Market Timing, Technical Analysis, and Other Superstitions Practiced by Investment Advisors

Here's Harry's rule on trading systems:

_Rule #6: No trading system will work as well in the future as it did in the past.

You'll come across many trading systems or indicators that seem always to have signaled correctly where your money should have been, but somehow the systems never come through when your money is on the line.
_
Here's an example of technical analysis:

http://www.crawlingroad.com/blog/201...-up-in-flames/

Just ask yourself: *why?* _Why_ would the price change directions when the 90-day moving average crosses the 20 day moving average?  Why wouldn't the 150 day average crossing the 10 day average cause the change?

Let me just answer and save you the trouble: 



> _Why_ would the price change directions when the 90-day moving average crosses the 20 day moving average?


Reversion to mean!



> Why wouldn't the 150 day average crossing the 10 day average cause the change?


There's no absolutes, it's not an exact science.  Sometimes maybe it would.  You have to do your research and understand the particular market you're TAing.  And then you have to be flexible and alert and constantly adapting.


My replies:



> Reversion to mean!


 But that's not a coherent _explanation_.  That's not science.  What's the _causality_?  These are human beings we're talking about.  _Why_ would they predictably act so as to make things revert to the 90-day moving average on a certain, predictable schedule?

There is no reason!

Plus, more importantly, they _don't._  They don't do that.  There is no trading formula you can follow that can consistently beat the market.  There just isn't.  We humans are great at finding non-existent patterns in noise.  But they're not real: it's just noise.  And back-testing can make a dumb trick look like roses, but forward into-the-future _reality_ testing is another matter, and never seems to work out nearly so well.




> There's no absolutes, it's not an exact science.  Sometimes maybe it would.  You have to do your research and understand the particular market you're TAing.  And then you have to be flexible and alert and constantly adapting.


 Yes, this is how TAers and other market fortunetellers do it: make enough caveats and enough excuses and be vague and ambiguous enough to give yourself an out when your confident predictions fail utterly and spectacularly.

----------


## helmuth_hubener

> See, now I'm starting to wonder about your sanity.  You can't just repeat my words back to me and expect me to understand the problem that YOU have with them.


 I very selectively repeated _some_ of your words, even amplifying in places.

What you've been saying is:

You're foolish
You're absurd
You're blind
You're ignorant
You're a hypocrite
You're arrogant
You're presumptuous
You're so obtuse
You're an ignoramus
You're even more foolish than the most foolish


See!   Endearing, right?

Did you listen to the Harry Browne radio show I posted yet?

----------


## amonasro

> There's no absolutes, it's not an exact science.  Sometimes maybe it would.  You have to do your research and understand the particular market you're TAing.  And then you have to be flexible and alert and constantly adapting.


My god, he gets it.

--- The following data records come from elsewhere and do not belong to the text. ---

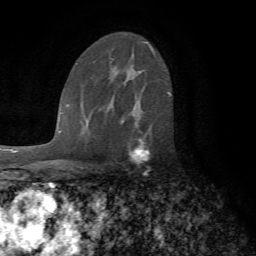
Breast MRI (dynamic contrast-enhanced), one axial slice; position 46 of 72 along the scan axis; cropped to one breast; dynamic contrast-enhanced series, time point 2 of 7 at this slice position (early post-contrast); 1.5 T; TE 4.2 ms, TR 8.7 ms; 256 × 256 image matrix, field of view 180 × 180 mm. Female patient.
Structures marked on this image (semi-automatically segmented with operator editing):
- enhancing-tissue mask used for the functional tumour volume (all voxels passing the contrast-enhancement thresholds inside the analysis volume; usually the tumour): bounding box (x1, y1, x2, y2) in pixels: (106, 109, 153, 168)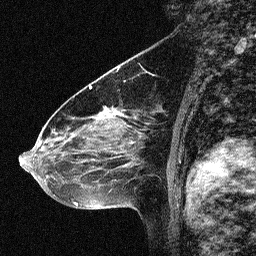
Breast MRI (dynamic contrast-enhanced), one sagittal slice; slice 38 of 64 in the series (ordered by position); dynamic contrast-enhanced study with each time point stored as its own series, time point 2 of 3 at this slice position (early post-contrast, ordered by acquisition time); 1.5 T; TE 4.5 ms, TR 11 ms; 256 × 256 image matrix, field of view 200 × 200 mm. Female patient, age 46 years. From the clinical record (not read from this slice): setting: breast cancer imaged before/during neoadjuvant chemotherapy; receptor status: HER2-positive.
Annotated regions visible in this slice (semi-automatic segmentation, software-assisted and operator-edited):
- analysis volume of interest (the breast-tissue region the enhancement analysis was run in; not a lesion): box from (x=42, y=80) to (x=150, y=180) px
- tumour enhancement mask (voxels above the 90 % enhancement threshold inside the analysis volume of interest): (x=91, y=110)–(x=141, y=155)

I don't think any of us disagree with you here about what TA is and what it's not. 

Indicators, moving averages, oscillators... useful sometimes, completely worthless at other times. Most human traders fail--they don't see the forest through all of the indicators, and they listen to outside influencers on *blogs, websites, news* and *radio shows* with their own agendas. These people are not out to help you, or to make you money. They are in it for themselves and whatever special interests are paying them. 

Indicators work to the extent that traders use them and that they are mathematical derivatives of price and/or volume action, which is driven largely by crowd psychology, which is predictable and scientifically provable. If you're smart enough to plan a trading system using this information and understand markets and their cyclical action, more power to you.

----------


## presence

> It is a _particularly speculative speculation_.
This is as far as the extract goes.